- [Instruction]:
In the report on East Midlands farm income, what was the average net farm income per hectare for the 2020 harvest?

Challenging weather blamed for drop in farming income
A survey of farms in the East Midlands has found that net income from the latest harvest season fell by 18 per cent.
The survey, which covers a total of 20,000 acres of farmland in the region was carried out by accountants and business advisers, Duncan & Toplis.
They found the average net farm income for the 2020 harvest fell to £109 per hectare, down from £133 the year before.
However, this 18 per cent fall was better than the 30 per cent predicted a year ago.
The main cause of the income reduction was the wet winter and flooding of 2019-20 which was followed by a very dry spring.
The flooding across parts of the East Midlands including north Nottinghamshire in late 2019 meant farmers were unable to drill much of their winter wheat, leaving large areas of land unused until spring crops could be planted.
Unfortunately, the dry spring which followed also meant difficult growing conditions, limiting yields further.

- [Dataset excerpts]:

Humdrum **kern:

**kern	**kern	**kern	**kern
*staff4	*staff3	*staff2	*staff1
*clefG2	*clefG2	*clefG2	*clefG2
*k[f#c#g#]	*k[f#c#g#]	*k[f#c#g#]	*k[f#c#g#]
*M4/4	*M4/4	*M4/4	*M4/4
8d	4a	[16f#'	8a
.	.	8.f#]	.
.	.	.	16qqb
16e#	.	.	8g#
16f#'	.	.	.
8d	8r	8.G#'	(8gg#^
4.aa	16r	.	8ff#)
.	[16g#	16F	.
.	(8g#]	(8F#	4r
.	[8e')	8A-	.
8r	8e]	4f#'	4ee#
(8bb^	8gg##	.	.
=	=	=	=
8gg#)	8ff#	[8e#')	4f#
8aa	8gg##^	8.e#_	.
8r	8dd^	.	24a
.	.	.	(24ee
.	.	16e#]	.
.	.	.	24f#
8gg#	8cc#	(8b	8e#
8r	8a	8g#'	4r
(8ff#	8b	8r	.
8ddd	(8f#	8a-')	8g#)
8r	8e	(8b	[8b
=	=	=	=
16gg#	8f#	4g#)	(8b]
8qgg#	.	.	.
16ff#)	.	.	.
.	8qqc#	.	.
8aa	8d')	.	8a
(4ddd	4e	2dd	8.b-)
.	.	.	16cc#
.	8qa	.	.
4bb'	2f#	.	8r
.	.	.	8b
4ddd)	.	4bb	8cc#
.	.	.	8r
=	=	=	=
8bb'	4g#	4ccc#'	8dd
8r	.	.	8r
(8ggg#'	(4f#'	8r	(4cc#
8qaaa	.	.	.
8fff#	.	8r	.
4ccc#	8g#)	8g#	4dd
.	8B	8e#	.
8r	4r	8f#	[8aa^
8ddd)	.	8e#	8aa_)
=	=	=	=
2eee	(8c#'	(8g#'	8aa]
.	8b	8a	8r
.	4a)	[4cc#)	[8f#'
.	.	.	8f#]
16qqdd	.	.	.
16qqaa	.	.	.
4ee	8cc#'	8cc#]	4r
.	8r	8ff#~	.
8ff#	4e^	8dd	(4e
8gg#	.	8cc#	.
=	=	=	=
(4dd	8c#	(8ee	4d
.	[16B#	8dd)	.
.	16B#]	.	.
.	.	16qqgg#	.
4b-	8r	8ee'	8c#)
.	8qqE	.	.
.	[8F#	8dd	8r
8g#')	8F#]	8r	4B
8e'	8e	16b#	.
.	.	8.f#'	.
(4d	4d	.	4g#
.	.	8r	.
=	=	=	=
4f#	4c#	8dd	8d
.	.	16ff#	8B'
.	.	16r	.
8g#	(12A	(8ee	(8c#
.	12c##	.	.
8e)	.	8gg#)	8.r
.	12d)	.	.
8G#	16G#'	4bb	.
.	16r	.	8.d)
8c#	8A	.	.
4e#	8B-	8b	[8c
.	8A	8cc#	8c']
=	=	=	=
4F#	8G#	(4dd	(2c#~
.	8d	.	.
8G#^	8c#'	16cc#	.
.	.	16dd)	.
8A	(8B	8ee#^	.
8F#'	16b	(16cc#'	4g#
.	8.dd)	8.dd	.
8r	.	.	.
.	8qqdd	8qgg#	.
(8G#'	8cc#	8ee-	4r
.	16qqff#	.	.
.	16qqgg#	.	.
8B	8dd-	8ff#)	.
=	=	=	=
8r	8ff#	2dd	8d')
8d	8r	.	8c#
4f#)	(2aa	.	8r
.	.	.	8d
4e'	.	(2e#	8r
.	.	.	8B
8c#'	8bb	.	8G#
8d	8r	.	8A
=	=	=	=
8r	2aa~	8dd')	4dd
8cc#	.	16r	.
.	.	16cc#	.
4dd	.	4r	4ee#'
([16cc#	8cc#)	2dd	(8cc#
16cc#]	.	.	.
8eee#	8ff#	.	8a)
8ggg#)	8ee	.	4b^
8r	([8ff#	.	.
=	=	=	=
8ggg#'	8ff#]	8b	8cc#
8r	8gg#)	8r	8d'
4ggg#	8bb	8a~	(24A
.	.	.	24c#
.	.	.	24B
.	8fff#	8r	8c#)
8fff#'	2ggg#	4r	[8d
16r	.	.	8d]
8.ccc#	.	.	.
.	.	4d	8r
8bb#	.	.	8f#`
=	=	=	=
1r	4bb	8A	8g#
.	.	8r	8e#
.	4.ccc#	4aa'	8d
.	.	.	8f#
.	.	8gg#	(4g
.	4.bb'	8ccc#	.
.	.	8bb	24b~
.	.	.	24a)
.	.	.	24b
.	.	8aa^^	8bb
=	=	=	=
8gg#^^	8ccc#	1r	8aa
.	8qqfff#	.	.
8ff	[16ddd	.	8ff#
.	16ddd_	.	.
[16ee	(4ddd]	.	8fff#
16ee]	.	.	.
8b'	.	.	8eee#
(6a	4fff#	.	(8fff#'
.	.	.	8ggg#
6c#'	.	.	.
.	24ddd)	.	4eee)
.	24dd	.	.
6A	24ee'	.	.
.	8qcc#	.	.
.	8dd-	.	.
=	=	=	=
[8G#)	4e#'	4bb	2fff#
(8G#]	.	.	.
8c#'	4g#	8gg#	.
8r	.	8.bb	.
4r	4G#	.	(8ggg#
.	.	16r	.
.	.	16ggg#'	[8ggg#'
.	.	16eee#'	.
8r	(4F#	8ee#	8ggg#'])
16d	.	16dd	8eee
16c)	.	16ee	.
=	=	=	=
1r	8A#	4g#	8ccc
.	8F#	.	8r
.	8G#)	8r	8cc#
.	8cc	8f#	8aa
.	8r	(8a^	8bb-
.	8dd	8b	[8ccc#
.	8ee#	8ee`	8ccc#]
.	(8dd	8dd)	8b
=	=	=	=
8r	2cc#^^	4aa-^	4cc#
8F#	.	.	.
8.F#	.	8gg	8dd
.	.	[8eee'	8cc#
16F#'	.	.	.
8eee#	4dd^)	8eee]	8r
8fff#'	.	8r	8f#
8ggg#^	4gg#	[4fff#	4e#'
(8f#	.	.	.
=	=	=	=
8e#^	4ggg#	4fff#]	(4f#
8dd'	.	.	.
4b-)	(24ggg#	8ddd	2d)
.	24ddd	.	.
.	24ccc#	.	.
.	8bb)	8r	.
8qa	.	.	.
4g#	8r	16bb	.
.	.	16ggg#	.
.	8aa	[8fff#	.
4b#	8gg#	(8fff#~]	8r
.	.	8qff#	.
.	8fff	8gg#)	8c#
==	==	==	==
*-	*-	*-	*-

- [In response]:
£109 per hectare